I'm trying to convert pdf to image using java but when I convert it with pdf renderer, the text in image file that render and it's not english language can't readable as the image here ->

enter image description here

public static void main(String[] args) {

    File file = new File("path file");
    RandomAccessFile raf;
    try {
        raf = new RandomAccessFile(file, "r");

        FileChannel channel = raf.getChannel();
        ByteBuffer buf = channel.map(FileChannel.MapMode.READ_ONLY, 0, channel.size());
        PDFFile pdffile = new PDFFile(buf);
        // draw the first page to an image
        int num = pdffile.getNumPages();
        for (int i = 1; i <= num; i++) {
            PDFPage page = pdffile.getPage(i);

            // get the width and height for the doc at the default zoom
            int width = (int) page.getBBox().getWidth();
            int height = (int) page.getBBox().getHeight();

            Rectangle rect = new Rectangle(0, 0, width, height);
            int rotation = page.getRotation();
            Rectangle rect1 = rect;
            if (rotation == 90 || rotation == 270)
                rect1 = new Rectangle(0, 0, rect.height, rect.width);

            // generate the image
            BufferedImage img = (BufferedImage) page.getImage(rect.width, rect.height, // width
                                                                                        // &
                                                                                        // height
                    rect1, // clip rect
                    null, // null for the ImageObserver
                    true, // fill background with white
                    true // block until drawing is done
            );

            ImageIO.write(img, "png", new File("path file" + i + ".png"));
        }
    } catch (FileNotFoundException e1) {
        System.err.println(e1.getLocalizedMessage());
    } catch (IOException e) {
        System.err.println(e.getLocalizedMessage());
    }
}

Anyone know how to render pdf to image with language other than english ?

mkl
  • 90,588
  • 15
  • 125
  • 265
Mahalo Bankupu
  • 272
  • 3
  • 5
  • 19

1 Answers1

0

Those little boxes are the 'unknown character' character.

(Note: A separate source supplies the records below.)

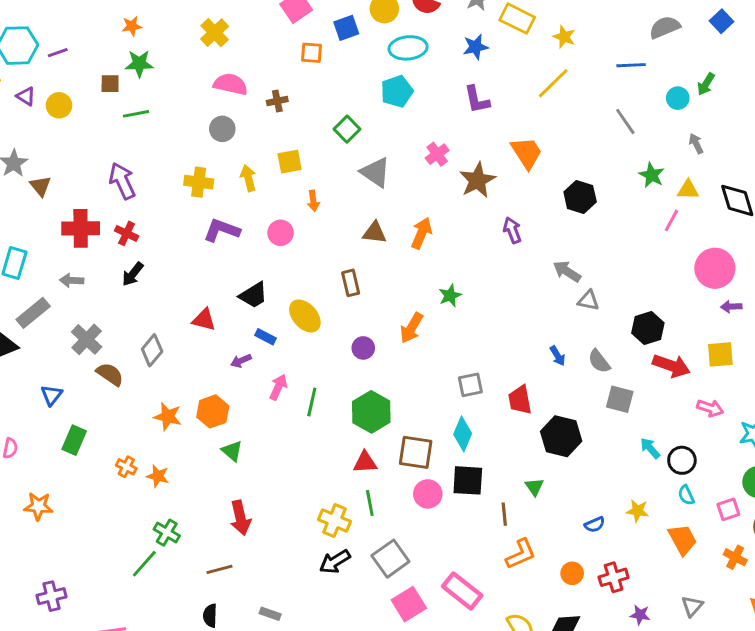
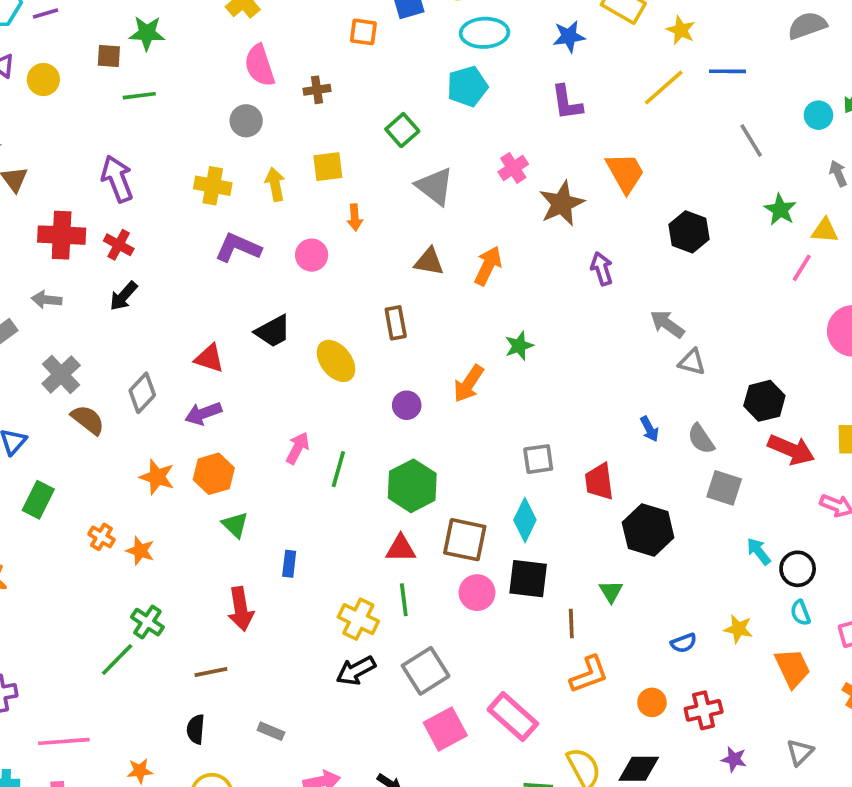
blue line: (631, 65) -> (728, 71), moved
pink semicircle: (230, 84) -> (260, 65), turned -124
blue rectangle: (265, 337) -> (289, 564), moved, turned 66
purple arrow: (241, 361) -> (203, 413), moved, size x1.4

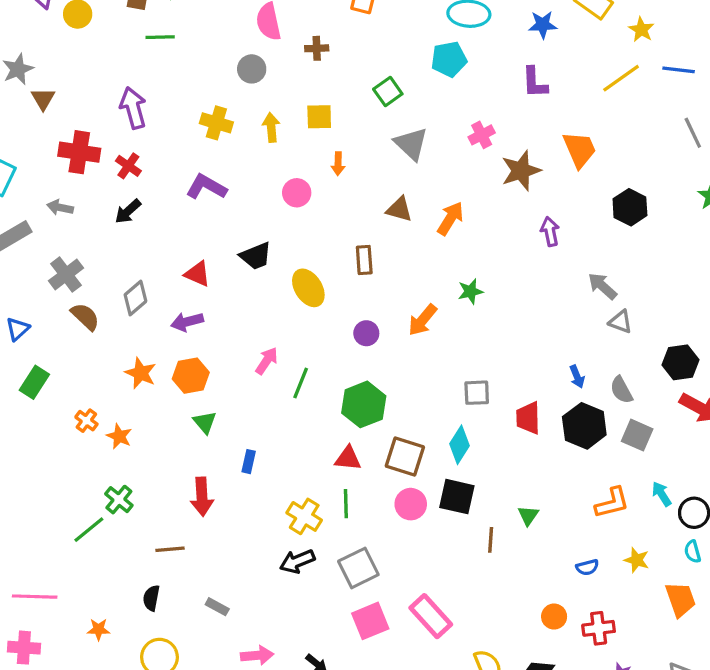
purple L-shape: (238, 248) -> (206, 187), moved
black hexagon: (648, 530) -> (584, 426), moved
orange L-shape: (589, 674) -> (612, 503), moved

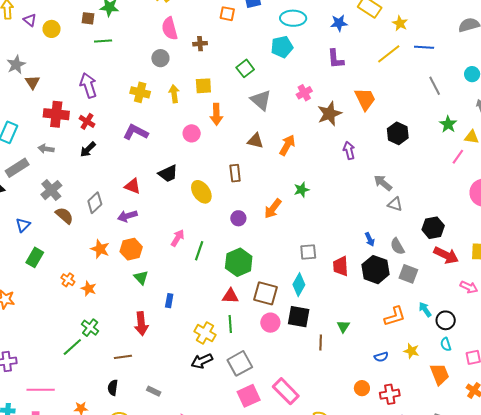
orange arrow: (338, 164) -> (216, 114), size x1.5

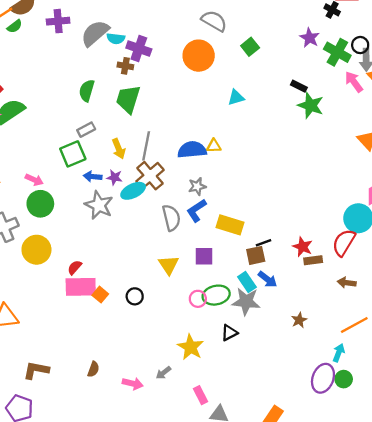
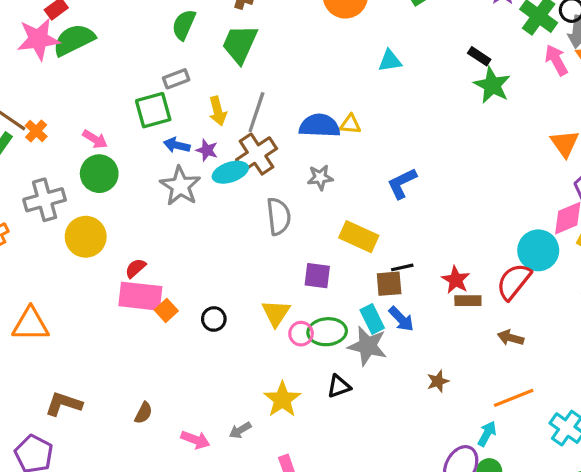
blue L-shape: (196, 210) -> (402, 183), moved
yellow triangle: (169, 265) -> (276, 313), moved

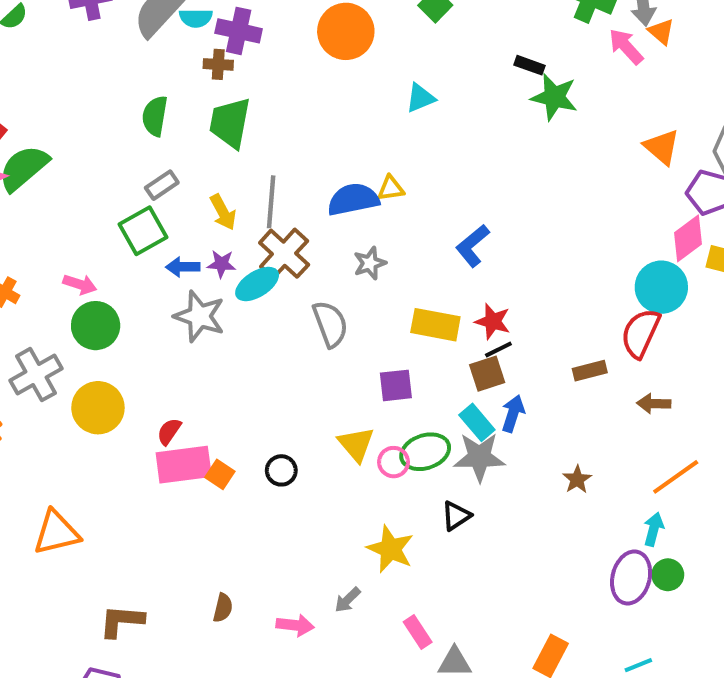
red star: (456, 280) -> (493, 321), moved
blue arrow: (401, 319) -> (513, 414), turned -104

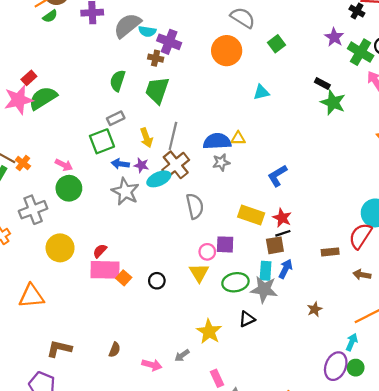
gray star: (370, 263) -> (221, 162), moved
yellow circle: (98, 408) -> (60, 248), moved
cyan rectangle: (477, 422) -> (266, 271), turned 36
pink circle: (394, 462) -> (207, 252), moved

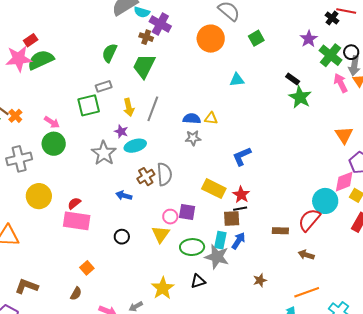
blue semicircle: (217, 141) -> (192, 119), size x0.7
blue arrow: (120, 164) -> (124, 196), moved
brown cross: (176, 165) -> (146, 177), moved, size x0.7
orange square: (124, 278) -> (87, 268), moved

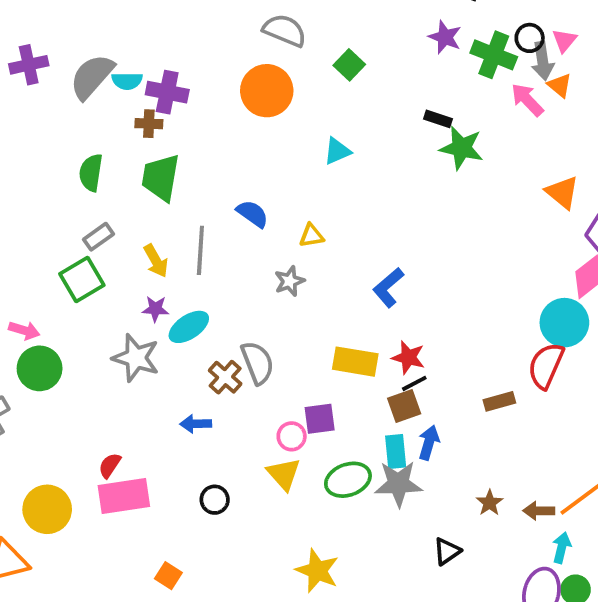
blue semicircle: (192, 119) -> (253, 214), moved, turned 48
yellow circle: (39, 196) -> (47, 509), moved
brown arrow: (306, 255) -> (539, 511), moved
black triangle: (198, 281) -> (447, 551), moved

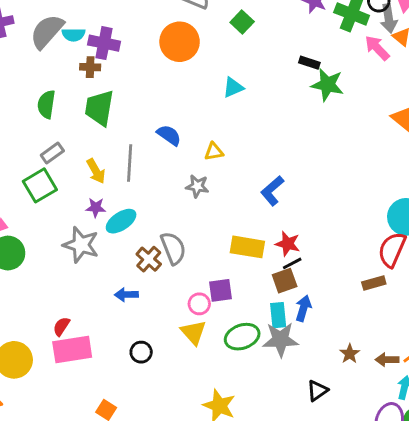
gray star: (289, 281) -> (197, 186), turned 30
brown rectangle: (499, 401) -> (374, 283), moved

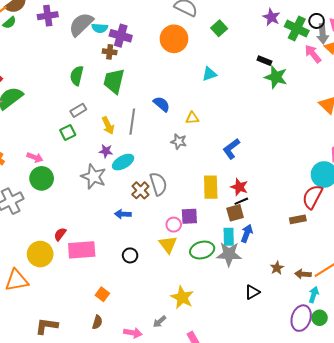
green square: (40, 185) -> (68, 133), size x0.7
yellow rectangle: (247, 247) -> (211, 187), turned 75
red semicircle: (61, 326) -> (60, 234), moved

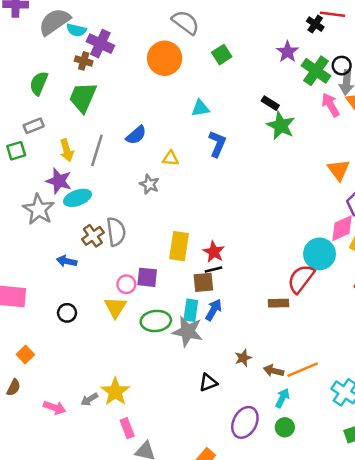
blue semicircle: (162, 104) -> (136, 135), turned 90
blue L-shape: (231, 149) -> (217, 144), moved, turned 140
purple star: (106, 151) -> (59, 181), size x1.5
yellow star: (182, 297) -> (115, 392), moved
purple ellipse: (301, 318) -> (245, 422), moved

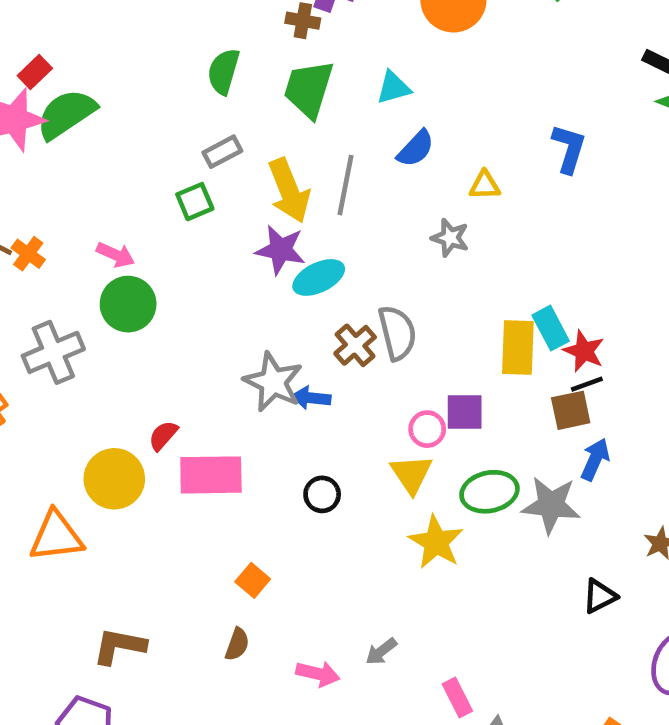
cyan triangle: (200, 108) -> (394, 88), moved
yellow arrow: (67, 150) -> (289, 191), size x1.5
gray star: (39, 209) -> (273, 382), moved
cyan rectangle: (191, 310) -> (551, 328), moved, turned -30
yellow star: (115, 392) -> (436, 542), moved

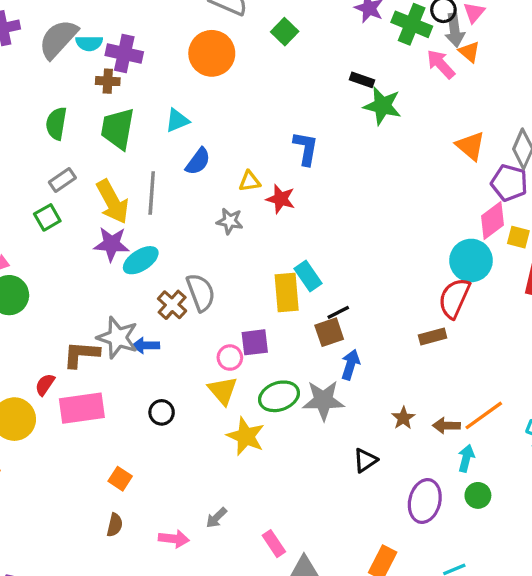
red star: (584, 351) -> (281, 199), moved
brown L-shape: (119, 646) -> (81, 354), moved

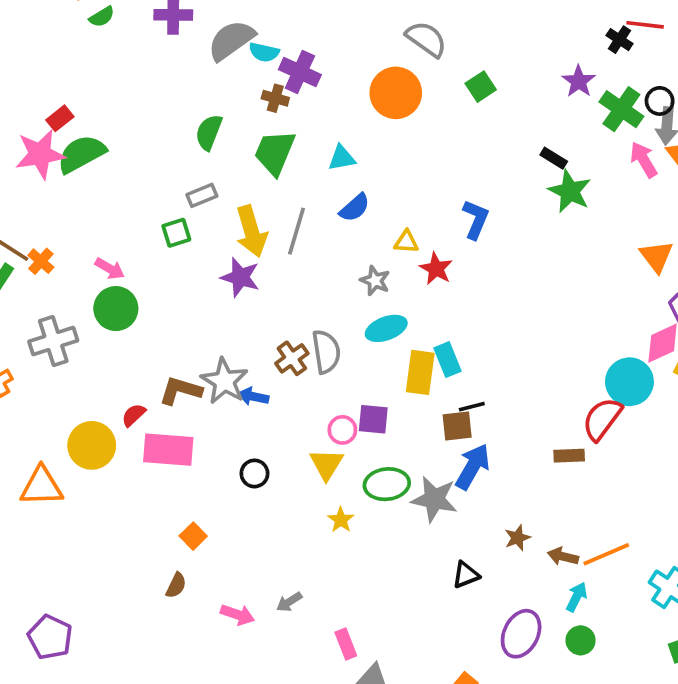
cyan ellipse: (141, 260) -> (386, 328), moved
blue arrow: (350, 365) -> (473, 467), size x1.4
yellow star: (246, 436) -> (341, 520), size x0.6

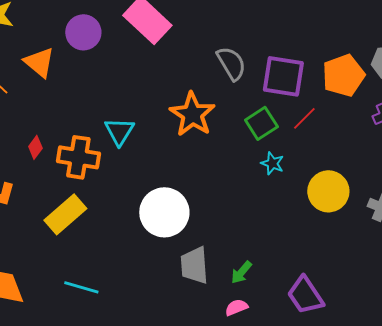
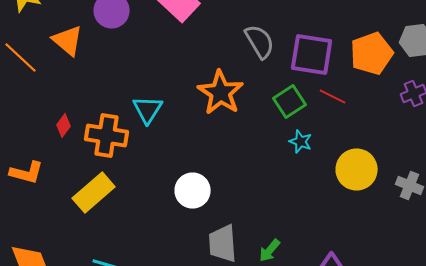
red line: (304, 118) -> (333, 96), turned 72
white circle: (164, 212) -> (193, 190), size x0.7

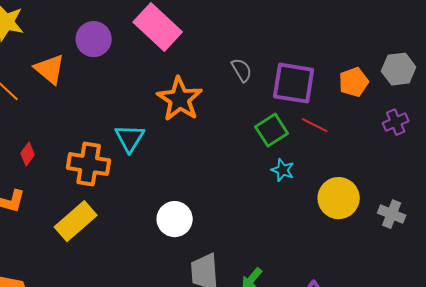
gray semicircle: (260, 42) -> (242, 70), size x0.7
orange pentagon: (372, 54) -> (354, 82), size x0.7
orange star: (221, 92) -> (180, 99), moved
red diamond: (64, 126) -> (28, 154), moved

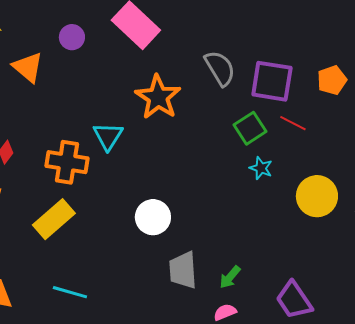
purple circle: (94, 39) -> (72, 37), size x0.7
gray semicircle: (242, 70) -> (220, 68), size x1.5

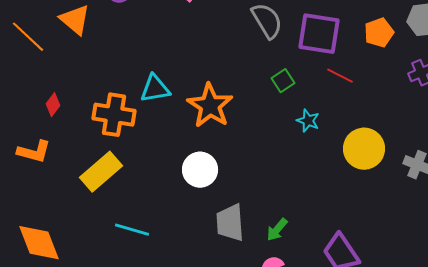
orange star: (158, 97) -> (210, 106), moved
green square: (250, 128) -> (283, 81), moved, size x0.7
cyan triangle: (108, 136) -> (155, 89), turned 48
cyan line: (70, 292) -> (132, 230), moved

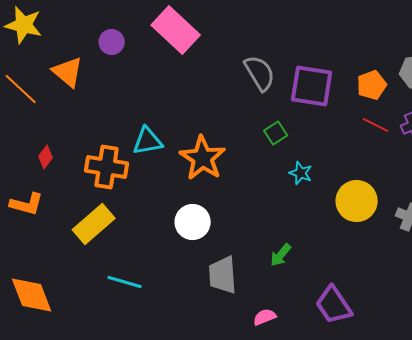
red line: (340, 76) -> (376, 125), moved
green arrow: (277, 230) -> (281, 255), moved

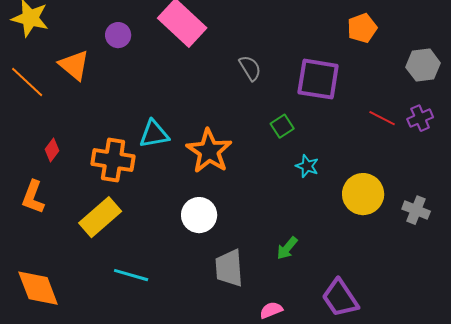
gray semicircle: (260, 73) -> (250, 68), moved, size x0.7
orange pentagon: (372, 85) -> (362, 28), moved
orange L-shape: (27, 204) -> (33, 197), turned 96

It's possible your PDF didn't embed the requisite fonts and your system doesn't have them... though if they look fine in any ol PDF viewer (Reader can be too forgiving), that's probably not it.

Back in the day, I used a command line program called GhostScript. It's free/open source, so you can just downloaded it, read up on the command line, and let 'er rip. Heck, I used it years ago, so it may even have some slick UI by now.

Mark Storer
  • 15,672
  • 3
  • 42
  • 80